**Texto proporcionado**
##########

RELATOS DE SUPERACIÓN
Alumnas del centro de adultos de Chiclana cuentan en un libro sus infancias y lo que les impulsó a estudiar a una edad madura
Actualizado:Desde el balcón de su casa observaba a los niños que iban de camino al colegio, envidiaba su condición pudiente, sus carteras y la alegría de quien va a disfrutar de una jornada rodeado de amigos, a pintar, a hacer cuentas y a escuchar interesantes historias de reyes y princesas, de batallas épicas y ejércitos despiadados. Su jornada empezaba bien temprano y si no se daba prisa, las tareas se le acumularían. Pero sabía que algún día tendría esa oportunidad que el destino le había robado. Eso sí, tuvo que esperar casi toda su vida para cruzar la puerta de la escuela. Entonces ya era abuela pero a pesar de la edad, sus ansias de conocimiento seguían intactas. «Cada vez que tenía que firmar algún documento, tenía que hacerlo con la huella del dedo y me moría de vergüenza», relata María Cabeza de Vaca. «Por eso decidí aprender a leer y escribir». Tiempo después, cuando tuvo que rellenar un formulario en Correos, se armó de valor, miró a sus amigas y estampó una firma estupenda. Un día para recordar. «Siempre quise estudiar. Durante toda mi vida supe que algún día tendría la oportunidad». Ahora, María plasma sus memorias en un cuaderno, sus experiencias infantiles y sus avatares como esposa y madre. Incluso forma parte de un grupo de teatro y se deja la piel encarnando personajes del Siglo de Oro o de las universales obras de Shakespeare. Junto a ella, cientos de mujeres llenan las clases del Centro de Adultos Dionisio Montero de Chiclana, dispuestas a dejar atrás sus miedos e inseguridades y con la única intención de alimentar sus inquietudes.
Los recuerdos y vivencias del alumnado aparecen recogidos en 'Añoranzas', un libro editado por la Fundación Vipren con motivo de la conmemoración de los 25 años del centro. Se trata de una segunda edición de la obra, que se publicó por primera vez en 1995. Este nuevo ejemplar se completa con sesenta páginas más, en las que han participado los últimos alumnos que han ingresado en el colegio.

##########

**Datos recopilados**
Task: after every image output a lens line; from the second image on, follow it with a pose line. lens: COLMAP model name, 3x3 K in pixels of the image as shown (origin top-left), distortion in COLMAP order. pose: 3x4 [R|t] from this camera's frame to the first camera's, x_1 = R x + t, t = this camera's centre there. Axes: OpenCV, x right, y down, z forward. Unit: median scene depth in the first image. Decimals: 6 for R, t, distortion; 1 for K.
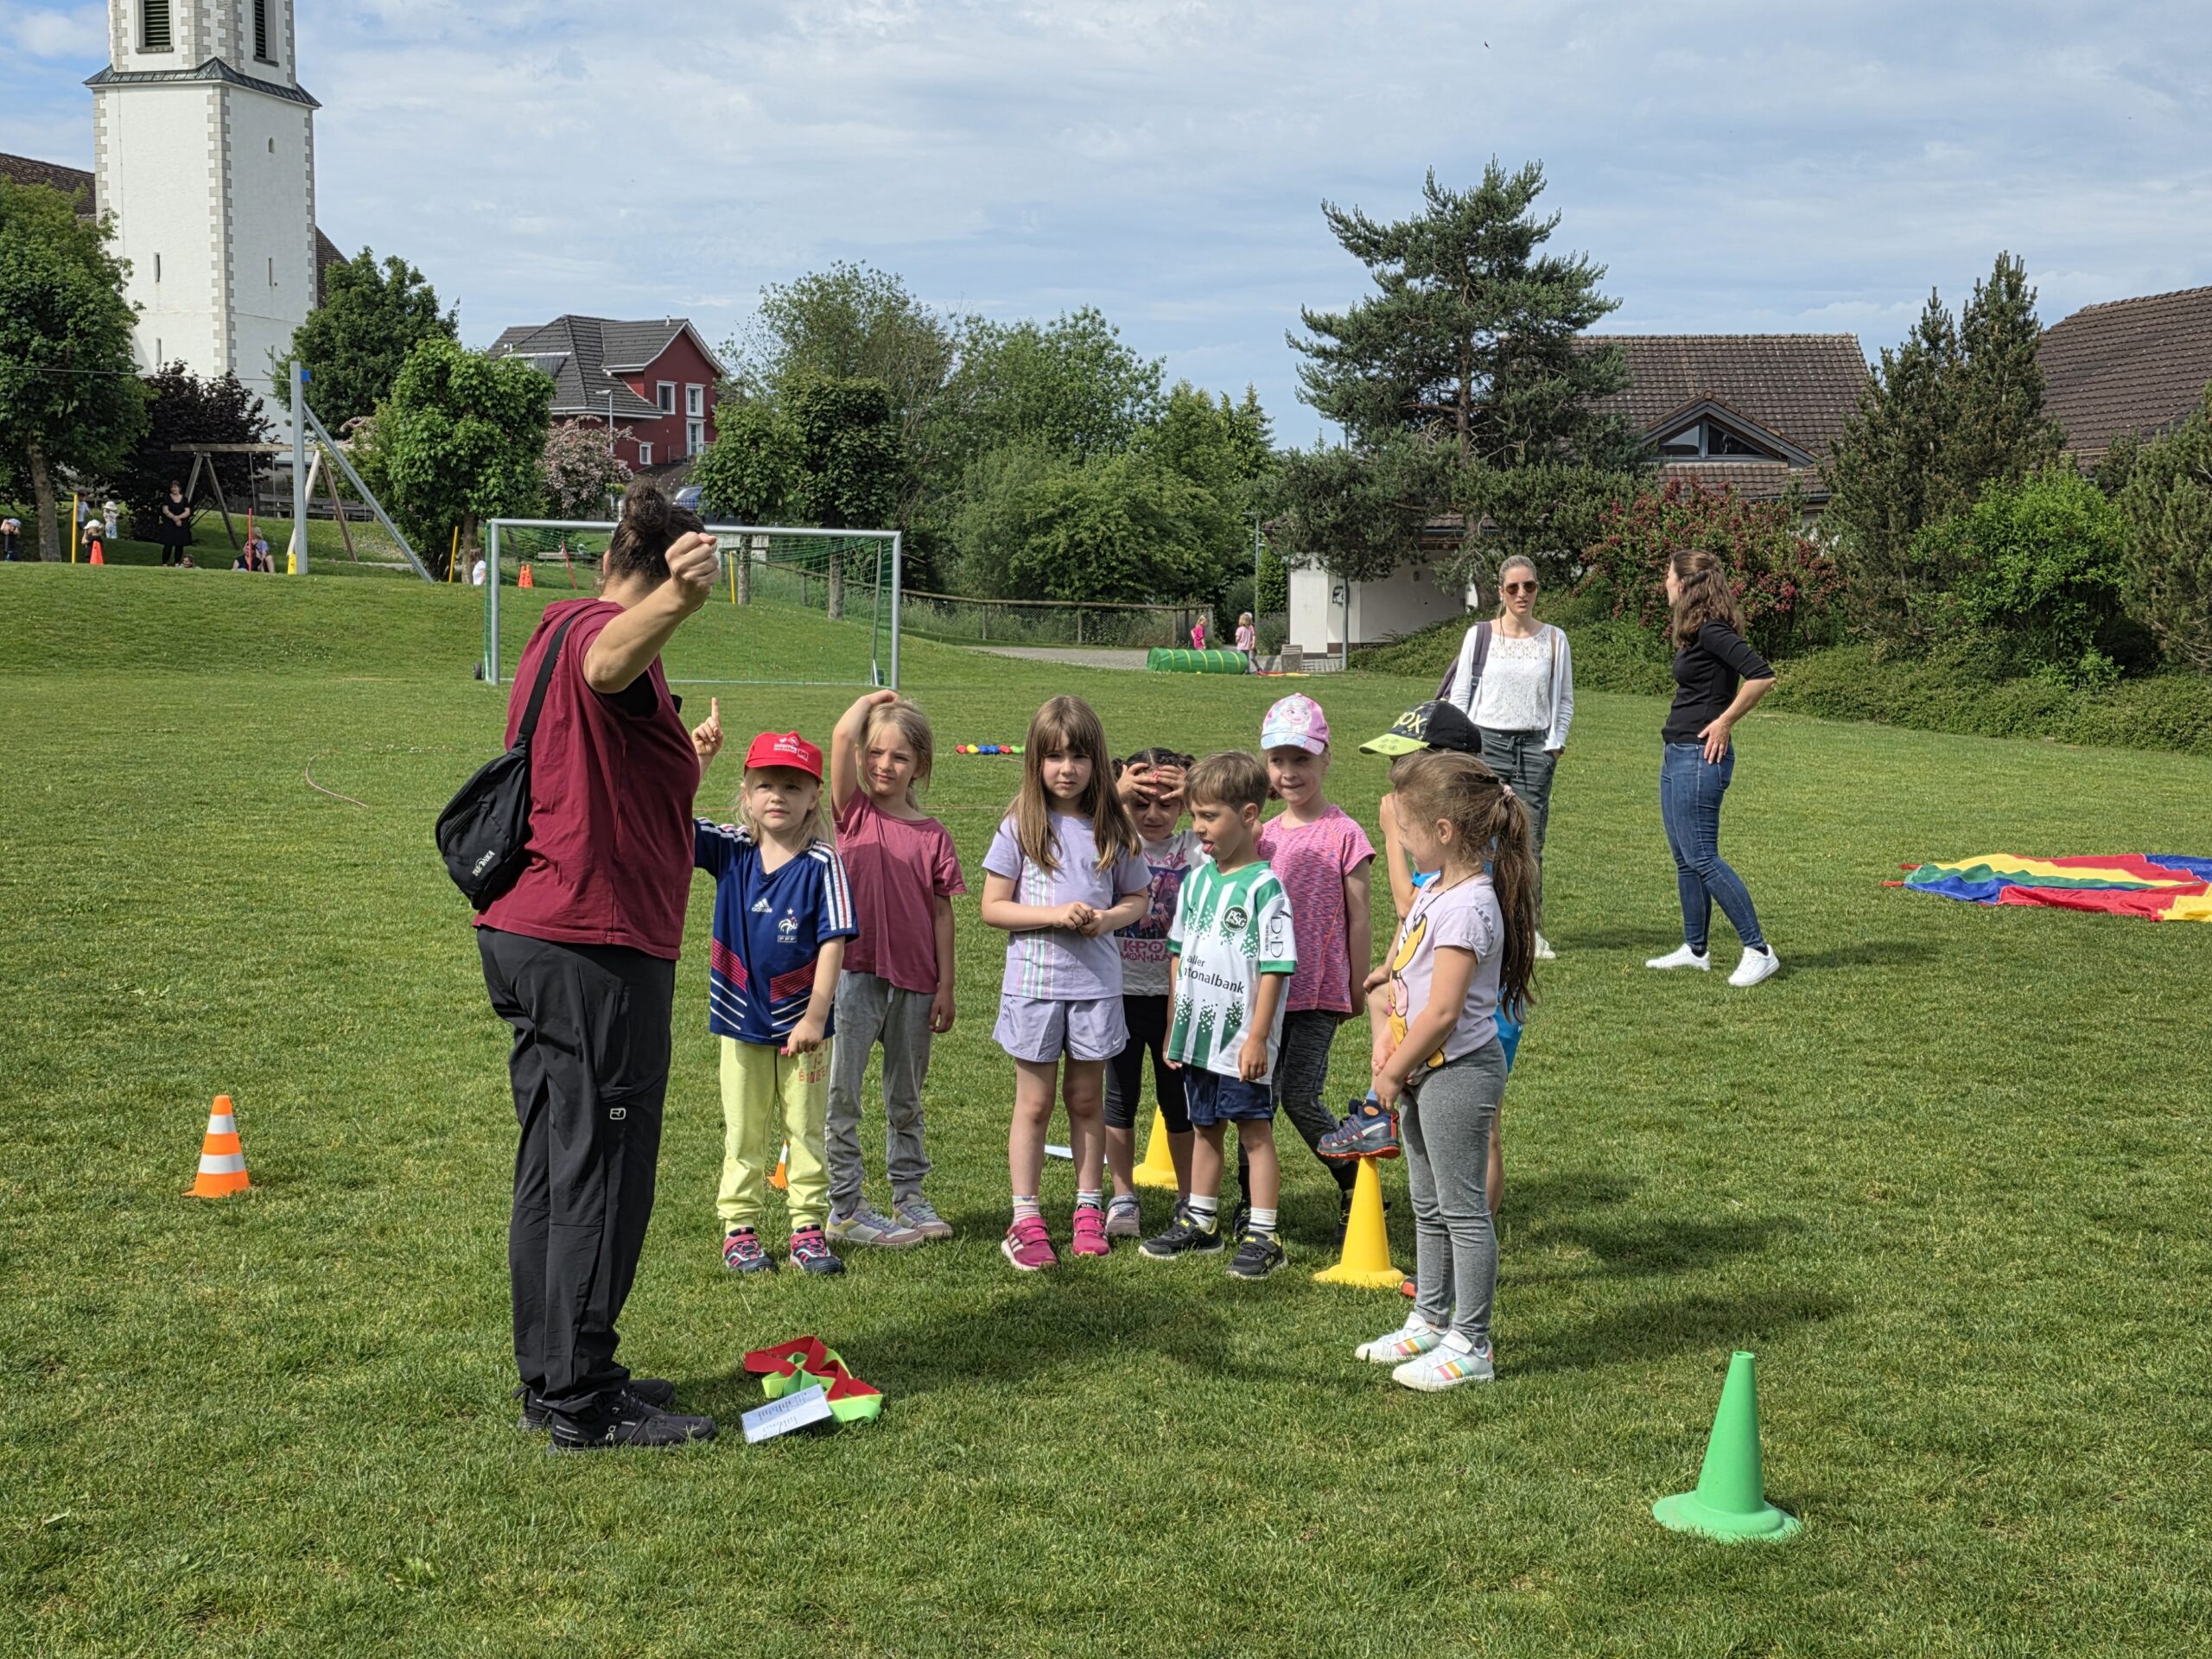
lens RADIAL K [[2823.9, 0, 1104.3], [0, 2823.9, 833.7], [0, 0, 1]] dist [0.003680, 0.000000]
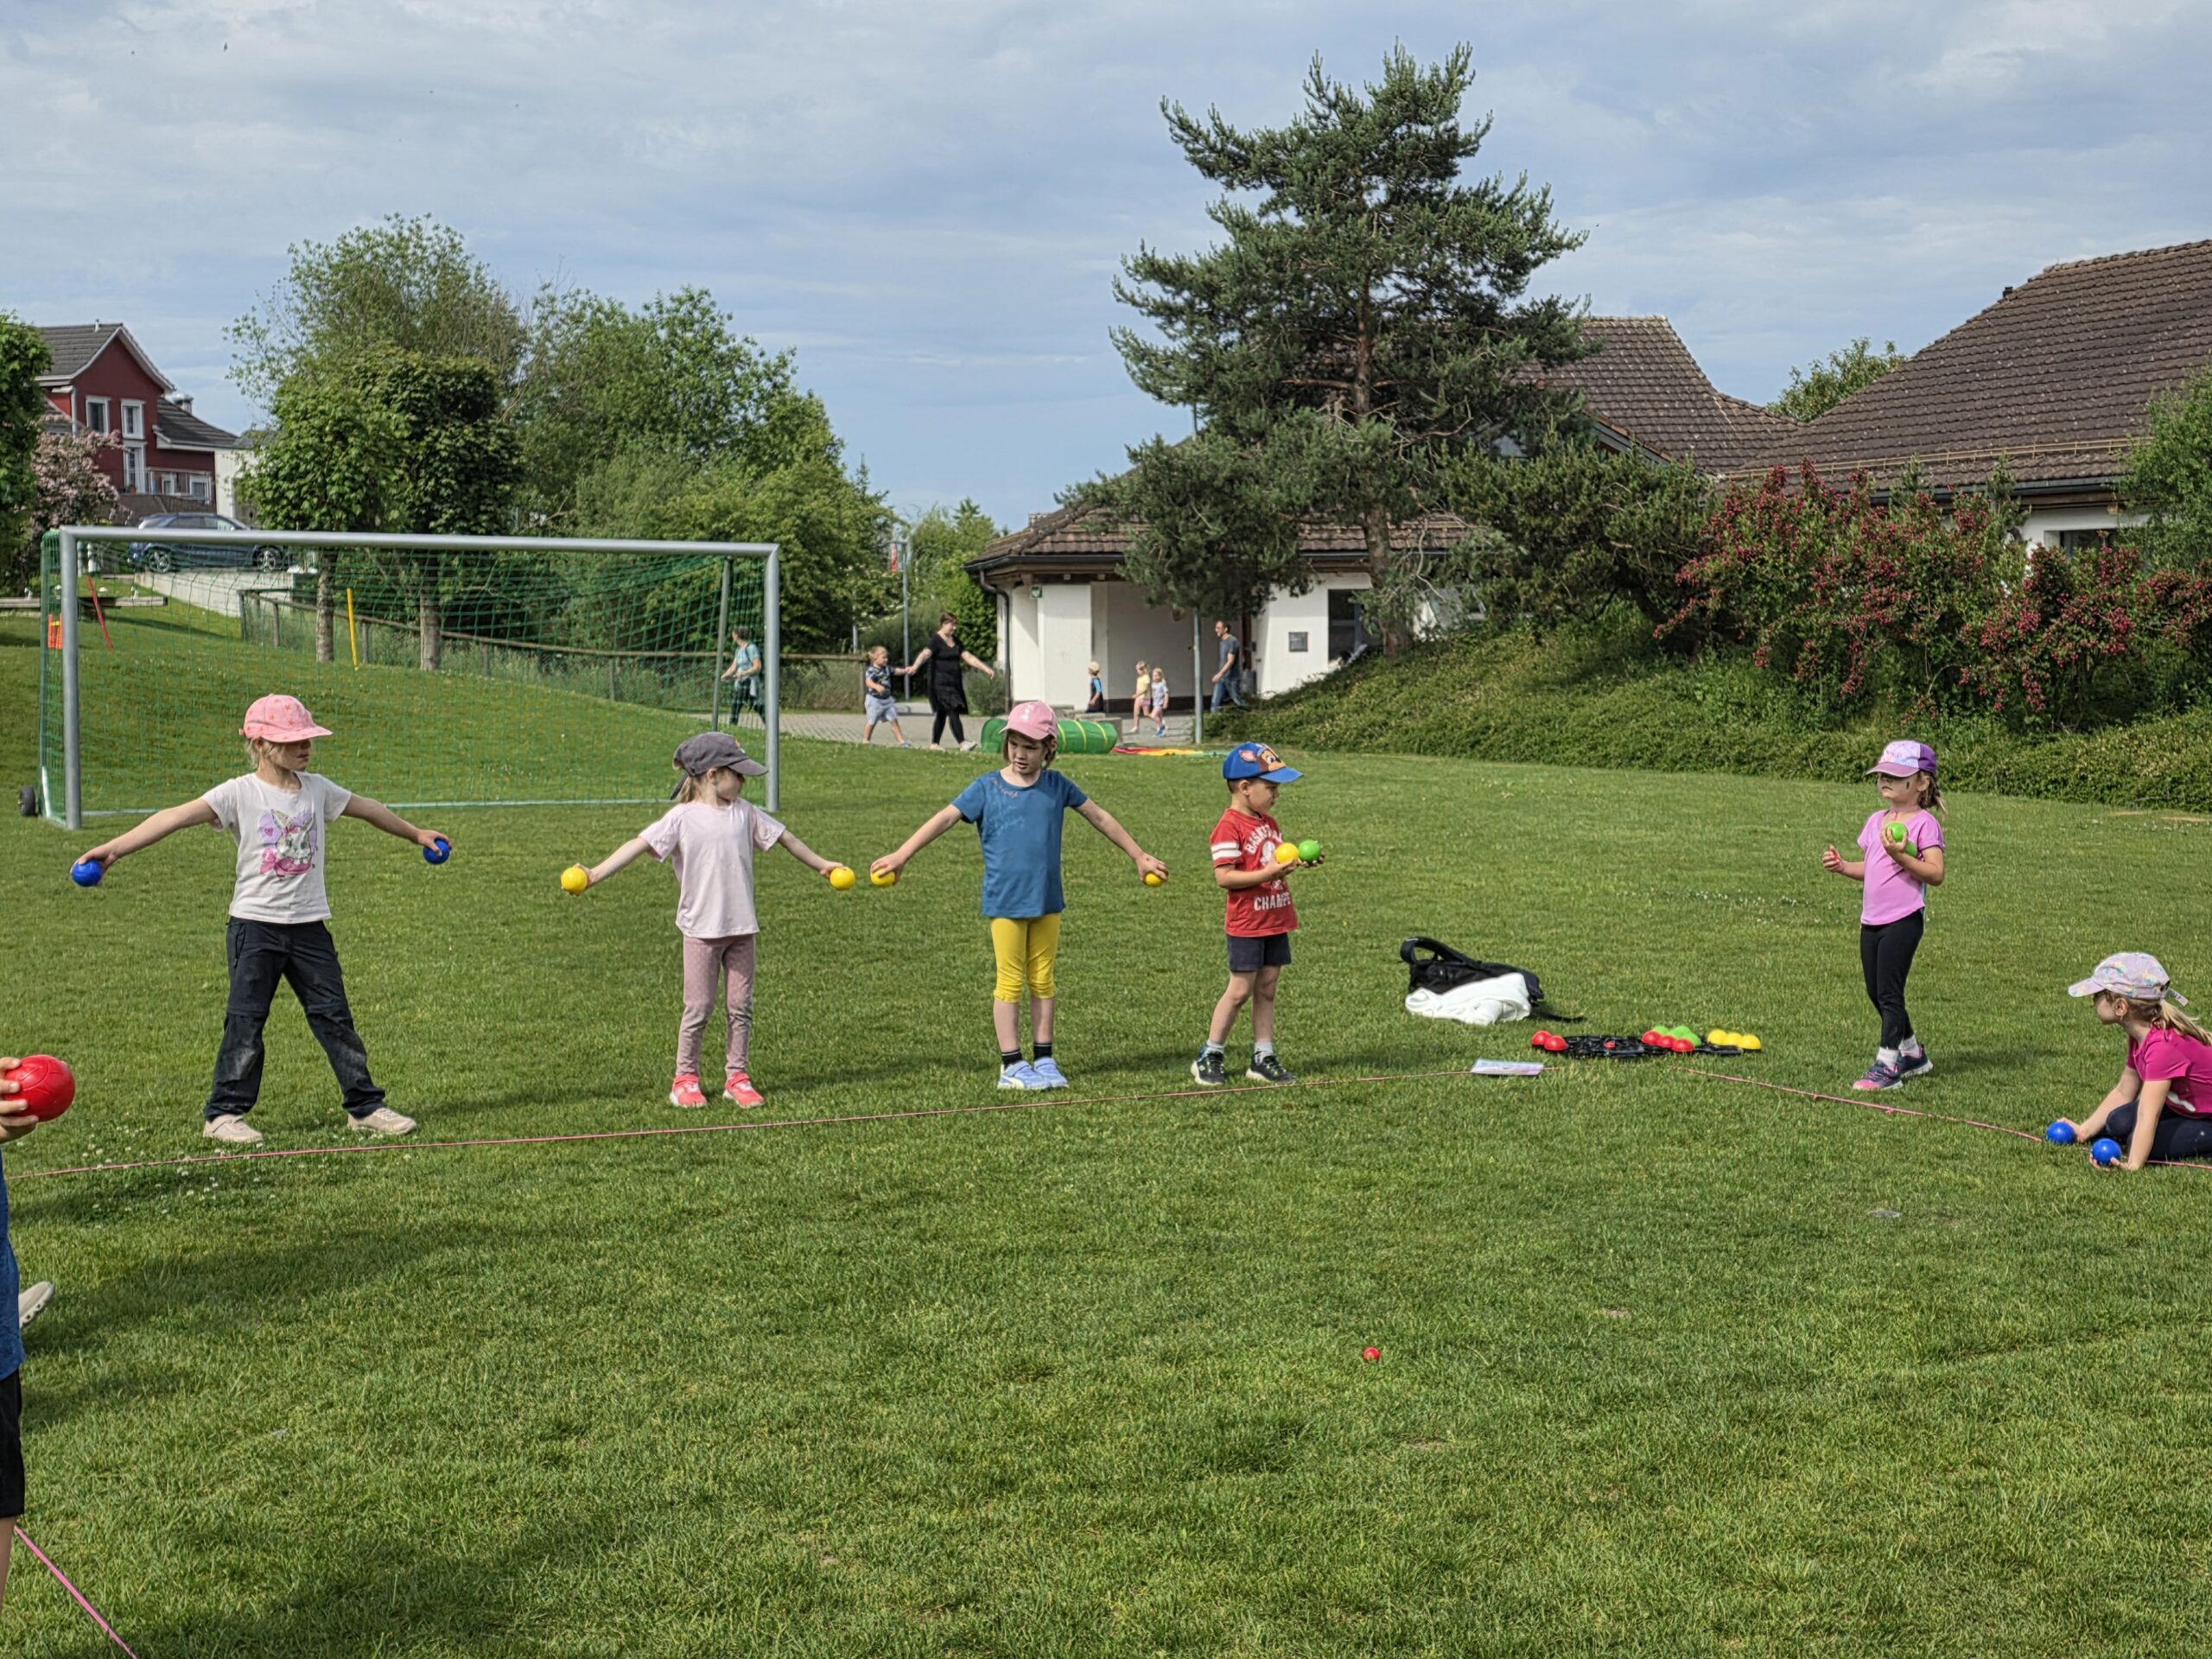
lens RADIAL K [[2823.9, 0, 1108.8], [0, 2823.9, 823.9], [0, 0, 1]] dist [0.003680, 0.000000]
pose [[0.978384, -0.028801, 0.204783, -0.075416], [0.032517, 0.999362, -0.014804, -0.022248], [-0.204226, 0.021142, 0.978696, 0.242664]]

##########

**Solicitud de trabajo 1**
Contesta estas preguntas según el texto sobre el centro de adultos de Chiclana:
(a) ¿Cómo firmaba María Cabeza de Vaca los documentos antes de aprender a escribir?
(b) ¿Qué entidad editó el libro 'Añoranzas'?
(c) ¿Cuántas páginas más tiene la nueva edición de ese libro?
**Solicitud de trabajo 2**
Prosigue el texto sobre el centro de adultos de Chiclana a partir de su última oración.

**Espacio de respuesta 1**
(a) Con la huella del dedo.
(b) La Fundación Vipren.
(c) Sesenta páginas más.

**Espacio de respuesta 2**
Las historias que llenan las páginas de 'Añoranzas', aunque escritas con un lenguaje sencillo, están plagadas de emoción, y en muchas ocasiones se advierte que son el resultado de la liberación de viejos fantasmas o estigmas que marcaron a toda una generación. Hambre, miseria, trabajos forzados, costumbres, fiestas, antiguos oficios y experiencias vitales protagonizan los relatos de los alumnos, la mayoría mujeres, y se completan con letrillas de canciones o cuplés de Carnaval.
«Mi madre tuvo dieciséis hijos. Teníamos dos habitaciones que servían para todo: comer, dormir, lavarnos... De noche hacíamos pipí en un cubo, para no tener que salir al patio al único váter que había para todos los vecinos. No había luz, hacíamos pipí al tanteo y por la mañana los orines llegaban a la otra habitación. Nos mojábamos los pies», relata María en el libro, cuyo padre trabajaba como piconero. Cuando éste regresaba, le tocaba ir se a la calle a vender el picón y con ese dinero era con el que comía toda la familia ese día.
En otros pasajes, los alumnos recuerdan costumbres como la de almidonar la ropa, charlar en la puerta de las casas a la fresquita en verano y hacer encaje de bolillos. También hay lugar para la historia y se recuerdan episodios como la crecida del río Iro en 1965 o cómo los trabajadores de Chiclana iban en bici hasta Cádiz para trabajar como albañiles en las obras de los edificios de la Avenida.
Otros testimonios hacen referencia a los trabajos forzados que llevaban a cabo los niños en plena posguerra, para ayudar a su familia a salir adelante. «Toda mi niñez y mi juventud, hasta que me casé, la pasé cosiendo muñecas de Marín. Me levantaba a las 6.30 cosiendo y así hasta la noche, pues no tenía un horario fijo, ya que cuanto más cosiera, más ganaba, aunque lo que se ganaba era una miseria. Sólo me levantaba de la silla para comer», cuenta una alumna en su relato.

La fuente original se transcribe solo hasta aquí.